A break came when Andrews, 16 at the time of the crime, agreed to testify against the two older men, Faulkner and Smith. He reached a plea bargain that came after a witness in 1994 and 2000 told police that years before, she had seen the three emerge from a cornfield with blood on their clothes.
In a conversation recorded by police, Smith confessed to the witness, Beverly Haddaway, who was his aunt and a convicted felon. Smith and Andrews then confessed to police in statements that appeared to confirm Haddaway’s account but had some discrepancies with the crime scene, according to court records and attorneys.
Smith asserted his innocence at trial and appealed his March 2001 conviction, saying that his confession was coerced and that Haddaway, who was also a suspect, orchestrated the investigation.
After the trial, prosecutors with the office of Talbot County State’s Attorney Scott G. Patterson acknowledged that DNA evidence recovered from the victim’s fingernails did not belong to Wilford or the three defendants after earlier telling Smith’s defense that the results matched the victim. A fuller DNA profile could not be developed to implicate any suspect.
Then, in 2013, defense attorneys said they discovered a police recording that prosecutors should have disclosed. In it, Haddaway, an informant with a felony record of fencing stolen property, demanded as a condition before her testimony in Smith’s and Faulkner’s trials in 2001 that prosecutors clear her grandson of unrelated narcotics charges. The grandson’s case was dropped. Haddaway died in 2008.
Michael, a Washington County deputy state’s attorney whom Patterson asked to handle the case after he recused himself because his conduct was questioned, said defendants could have obtained the Haddaway recording or tracked down Brooks and his prints before trial, had their chance to cross-examine Haddaway and have had similar arguments rejected by appeals courts.
“The state has not found to trust convicted murderers,” Michael said. “They had their chance. There has to be finality in these things.”
On Thursday, the defendants asked Kehoe to assign the case to a member of Frosh’s office as an independent special prosecutor, saying Michael shares Patterson’s conflict as his appointee.
The delay in disclosing Brooks’s palm-print match also suggests that Michael “lacks the capacity or resources that this case requires” and “creates the appearance that [he] may be acting to protect the State’s convictions at the expense of the interests of justice,” said the pair’s attorneys, who include the Mid-Atlantic Innocence Project and pro bono counsel from the Washington offices of the Gibson, Dunn & Crutcher; Latham & Watkins; and Skadden, Arps, Slate, Meagher & Flom law firms.
Michael declined to comment.
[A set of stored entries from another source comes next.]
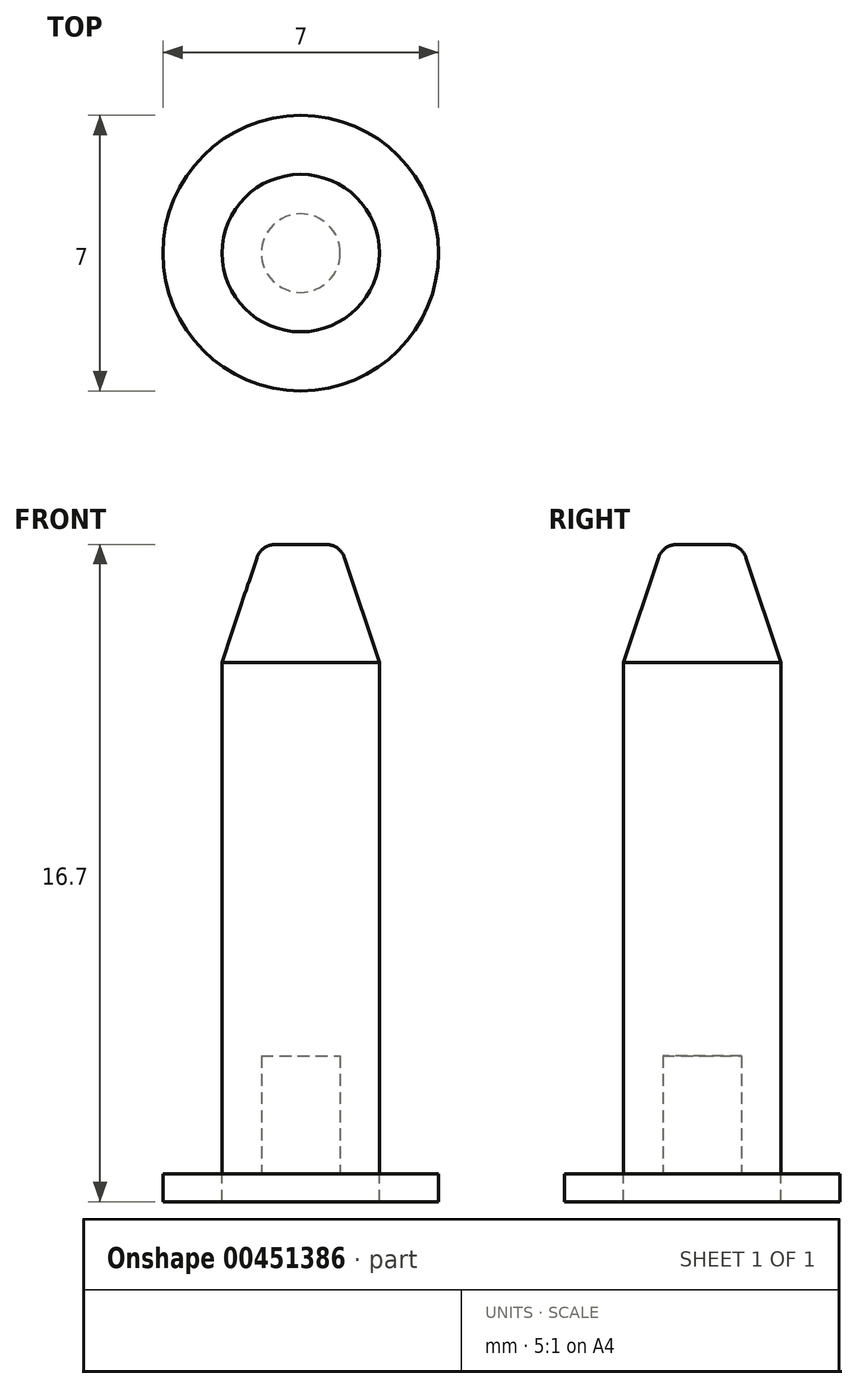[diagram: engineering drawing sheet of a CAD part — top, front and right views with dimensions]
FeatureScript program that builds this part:
annotation { "Feature Type Name" : "Feature", "Feature Type Description" : "" }
export const myFeature = defineFeature(function(context is Context, id is Id, definition is map)
    precondition{}
    {
        {
            var Q0;
            Q0=qCreatedBy(makeId("Front.planeOp"),FACE);
            var sketch = newSketch(context, id + "F0", { "sketchPlane" : qUnion([Q0])});
            skLineSegment(sketch, "E0", {"start": v(0, 0) * mm, "end": v(0, 16) * mm});
            skLineSegment(sketch, "E1", {"start": v(0, 16) * mm, "end": v(1, 16) * mm});
            skLineSegment(sketch, "E2", {"start": v(1, 16) * mm, "end": v(2, 13) * mm});
            skLineSegment(sketch, "E3", {"start": v(2, 13) * mm, "end": v(2, 0) * mm});
            skLineSegment(sketch, "E4", {"start": v(2, 0) * mm, "end": v(0, 0) * mm});
            skLineSegment(sketch, "E5", {"start": v(1, 0) * mm, "end": v(1, 3) * mm});
            skLineSegment(sketch, "E6", {"start": v(1, 3) * mm, "end": v(0, 3) * mm});
            skSolve(sketch);
        }
        {
            var Q0;
            {var subQ1=sQuery(id+"F0.wireOp",EDGE,"E1");Q0=makeQuery(id+"F0.imprint","IMPRINT",FACE,{"disambiguationData":[TD([[makeQuery(id+"F0.imprint","IMPRINT",EDGE,{"derivedFrom":subQ1}),-1.0]])]});}
            var Q1;
            Q1=sQuery(id+"F0.wireOp",EDGE,"E0");
            revolve(context, id + "F1", {"entities" : qUnion([Q0]), "axis" : qUnion([Q1]), "revolveType" : RevolveType.FULL});
        }
        {
            var Q0;
            Q0=makeQuery(id+"F1.opRevolve","SWEPT_FACE",FACE,{"disambiguationData":[OSD([sQuery(id+"F0.wireOp",EDGE,"E4")])]});
            var sketch = newSketch(context, id + "F2", { "sketchPlane" : qUnion([Q0])});
            skCircle(sketch, "E7", {"center": v(0, 0) * mm, "radius": 3.5 * mm});
            skCircle(sketch, "E8", {"center": v(0, 0) * mm, "radius": 1.6 * mm});
            skSolve(sketch);
        }
        {
            var Q0;
            Q0=makeQuery(id+"F2.imprint","IMPRINT",FACE,{"disambiguationData":[TD([[makeQuery(id+"F2.imprint","IMPRINT",EDGE,{"derivedFrom":sQuery(id+"F2.wireOp",EDGE,"E7")}),1.0]])]});
            extrude(context, id + "F3", {"entities" : qUnion([Q0]), "depth" : 0.7 * mm});
        }
        {
            var Q0;
            Q0=makeQuery(id+"F1.opRevolve","SWEPT_EDGE",EDGE,{"disambiguationData":[OSD([sQuery(id+"F0.wireOp",EDGE,"E1"),sQuery(id+"F0.wireOp",EDGE,"E2")])]});
            fillet(context, id + "F4", {"entities" : qUnion([Q0]), "radius" : 0.5 * mm, "tangentPropagation" : true, "allowEdgeOverflow" : false});
        }
    });
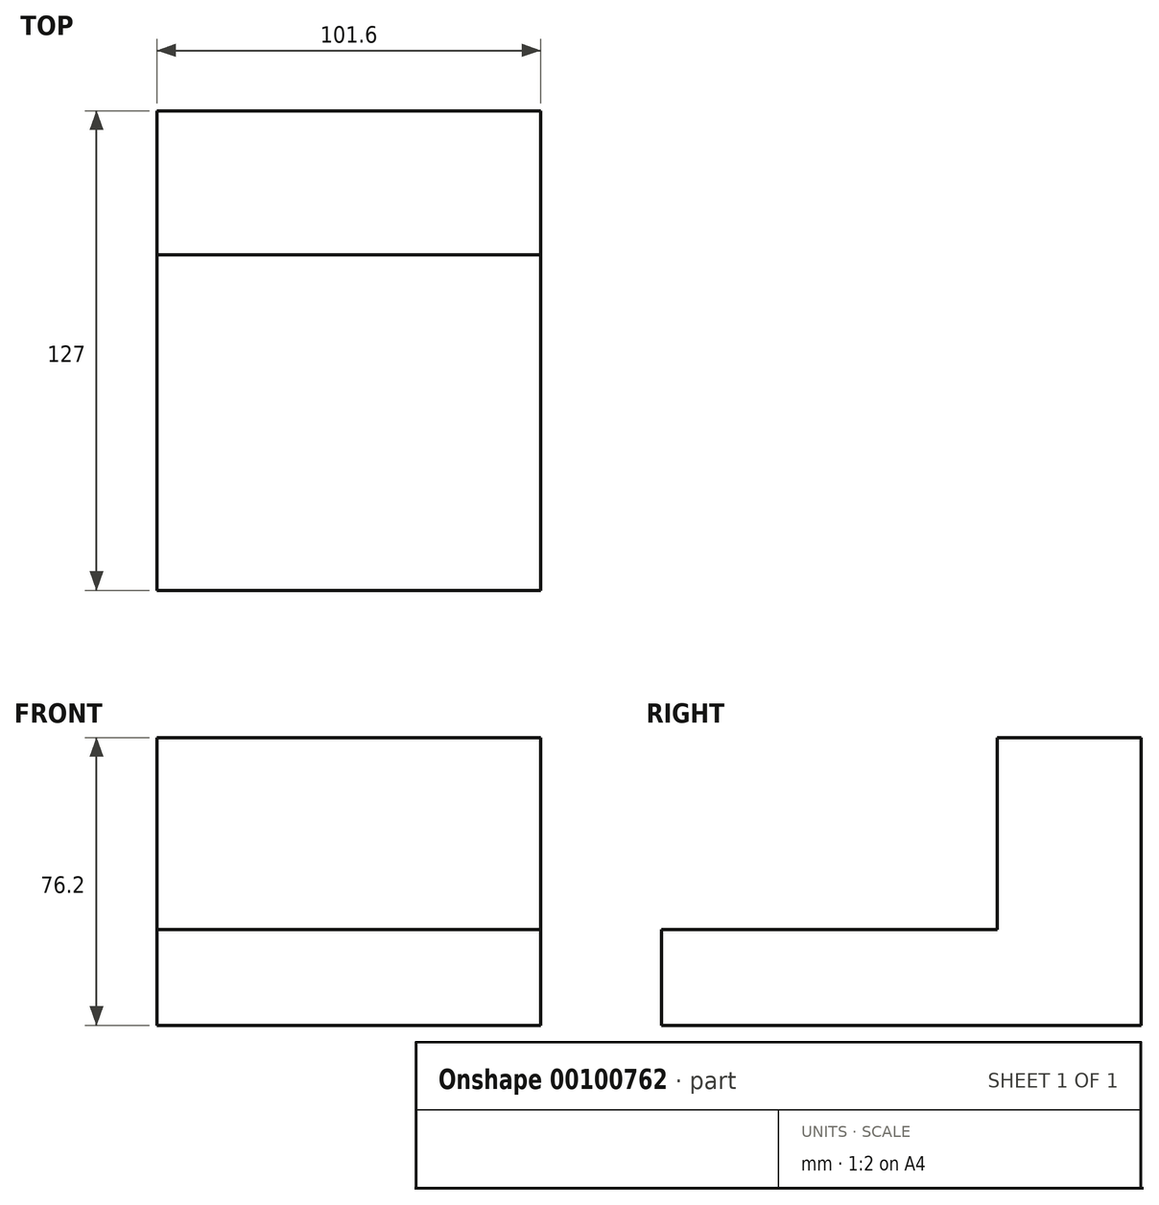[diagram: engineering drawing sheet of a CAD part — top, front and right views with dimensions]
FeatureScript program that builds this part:
annotation { "Feature Type Name" : "Feature", "Feature Type Description" : "" }
export const myFeature = defineFeature(function(context is Context, id is Id, definition is map)
    precondition{}
    {
        {
            var Q0;
            Q0=qCreatedBy(makeId("Top.planeOp"),FACE);
            var sketch = newSketch(context, id + "F0", { "sketchPlane" : qUnion([Q0])});
            skLineSegment(sketch, "E0.bottom", {"start": v(-47.58, 64.99) * mm, "end": v(54.02, 64.99) * mm});
            skLineSegment(sketch, "E0.top", {"start": v(-47.58, -62.01) * mm, "end": v(54.02, -62.01) * mm});
            skLineSegment(sketch, "E0.left", {"start": v(-47.58, 64.99) * mm, "end": v(-47.58, -62.01) * mm});
            skLineSegment(sketch, "E0.right", {"start": v(54.02, 64.99) * mm, "end": v(54.02, -62.01) * mm});
            skSolve(sketch);
        }
        {
            var Q0;
            Q0=makeQuery(id+"F0.imprint","IMPRINT",FACE,{"disambiguationData":[TD([[makeQuery(id+"F0.imprint","IMPRINT",EDGE,{"derivedFrom":sQuery(id+"F0.wireOp",EDGE,"E0.bottom")}),-1.0]])]});
            extrude(context, id + "F1", {"entities" : qUnion([Q0]), "depth" : 25.4 * mm});
        }
        {
            var Q0;
            Q0=makeQuery(id+"F1.opExtrude","CAP_FACE",FACE,{"disambiguationData":[OSD([sQuery(id+"F0.wireOp",EDGE,"E0.bottom"),sQuery(id+"F0.wireOp",EDGE,"E0.top"),sQuery(id+"F0.wireOp",EDGE,"E0.left"),sQuery(id+"F0.wireOp",EDGE,"E0.right")])],"isStart":false});
            var sketch = newSketch(context, id + "F2", { "sketchPlane" : qUnion([Q0])});
            skLineSegment(sketch, "E1.bottom", {"start": v(-47.58, 64.99) * mm, "end": v(54.02, 64.99) * mm});
            skLineSegment(sketch, "E1.top", {"start": v(-47.58, 26.89) * mm, "end": v(54.02, 26.89) * mm});
            skLineSegment(sketch, "E1.left", {"start": v(-47.58, 64.99) * mm, "end": v(-47.58, 26.89) * mm});
            skLineSegment(sketch, "E1.right", {"start": v(54.02, 64.99) * mm, "end": v(54.02, 26.89) * mm});
            skLineSegment(sketch, "E2.bottom", {"start": v(-47.58, 26.89) * mm, "end": v(-22.18, 26.89) * mm});
            skLineSegment(sketch, "E2.top", {"start": v(-47.58, -11.21) * mm, "end": v(-22.18, -11.21) * mm});
            skLineSegment(sketch, "E2.left", {"start": v(-47.58, 26.89) * mm, "end": v(-47.58, -11.21) * mm});
            skLineSegment(sketch, "E2.right", {"start": v(-22.18, 26.89) * mm, "end": v(-22.18, -11.21) * mm});
            skLineSegment(sketch, "E3.bottom", {"start": v(54.02, 26.89) * mm, "end": v(28.62, 26.89) * mm});
            skLineSegment(sketch, "E3.top", {"start": v(54.02, -11.21) * mm, "end": v(28.62, -11.21) * mm});
            skLineSegment(sketch, "E3.left", {"start": v(54.02, 26.89) * mm, "end": v(54.02, -11.21) * mm});
            skLineSegment(sketch, "E3.right", {"start": v(28.62, 26.89) * mm, "end": v(28.62, -11.21) * mm});
            skSolve(sketch);
        }
        {
            var Q0;
            Q0=makeQuery(id+"F2.imprint","IMPRINT",FACE,{"disambiguationData":[TD([[makeQuery(id+"F2.imprint","IMPRINT",EDGE,{"derivedFrom":sQuery(id+"F2.wireOp",EDGE,"E1.bottom")}),-1.0]])]});
            var Q1;
            Q1=makeQuery(id+"F2.imprint","IMPRINT",FACE,{"disambiguationData":[TD([[makeQuery(id+"F2.imprint","IMPRINT",EDGE,{"derivedFrom":sQuery(id+"F2.wireOp",EDGE,"E2.bottom")}),-1.0]])]});
            var Q2;
            Q2=makeQuery(id+"F2.imprint","IMPRINT",FACE,{"disambiguationData":[TD([[makeQuery(id+"F2.imprint","IMPRINT",EDGE,{"derivedFrom":sQuery(id+"F2.wireOp",EDGE,"E3.bottom")}),1.0]])]});
            extrude(context, id + "F3", {"entities" : qUnion([Q0, Q1, Q2]), "operationType" : NewBodyOperationType.ADD, "depth" : 25.4 * mm});
        }
        {
            var Q0;
            Q0=makeQuery(id+"F3.opExtrude","CAP_FACE",FACE,{"disambiguationData":[OSD([sQuery(id+"F2.wireOp",EDGE,"E1.bottom"),sQuery(id+"F2.wireOp",EDGE,"E1.top"),sQuery(id+"F2.wireOp",EDGE,"E1.left"),sQuery(id+"F2.wireOp",EDGE,"E1.right"),sQuery(id+"F2.wireOp",EDGE,"E2.top"),sQuery(id+"F2.wireOp",EDGE,"E2.left"),sQuery(id+"F2.wireOp",EDGE,"E2.right"),sQuery(id+"F2.wireOp",EDGE,"E3.top"),sQuery(id+"F2.wireOp",EDGE,"E3.left"),sQuery(id+"F2.wireOp",EDGE,"E3.right")])],"isStart":false});
            var sketch = newSketch(context, id + "F4", { "sketchPlane" : qUnion([Q0])});
            skLineSegment(sketch, "E4.bottom", {"start": v(-47.58, 64.99) * mm, "end": v(54.02, 64.99) * mm});
            skLineSegment(sketch, "E4.top", {"start": v(-47.58, 26.89) * mm, "end": v(54.02, 26.89) * mm});
            skLineSegment(sketch, "E4.left", {"start": v(-47.58, 64.99) * mm, "end": v(-47.58, 26.89) * mm});
            skLineSegment(sketch, "E4.right", {"start": v(54.02, 64.99) * mm, "end": v(54.02, 26.89) * mm});
            skSolve(sketch);
        }
        {
            var Q0;
            Q0=makeQuery(id+"F4.imprint","IMPRINT",FACE,{"disambiguationData":[TD([[makeQuery(id+"F4.imprint","IMPRINT",EDGE,{"derivedFrom":sQuery(id+"F4.wireOp",EDGE,"E4.bottom")}),-1.0]])]});
            extrude(context, id + "F5", {"entities" : qUnion([Q0]), "operationType" : NewBodyOperationType.ADD, "depth" : 25.4 * mm});
        }
    });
In February, he wrote that prosecutors withheld Brooks’s name out of “the necessity of confidentiality in conducting a criminal investigation, and the hope of having the completed DNA analysis.”
Forensic scientists have said they have not found DNA evidence in quantities large enough to likely yield meaningful results.
David Nitkin, a spokesman for Frosh’s office, would say only that it is “exceptionally rare” for a designee of the office to be appointed a special prosecutor, which apparently has not happened in decades.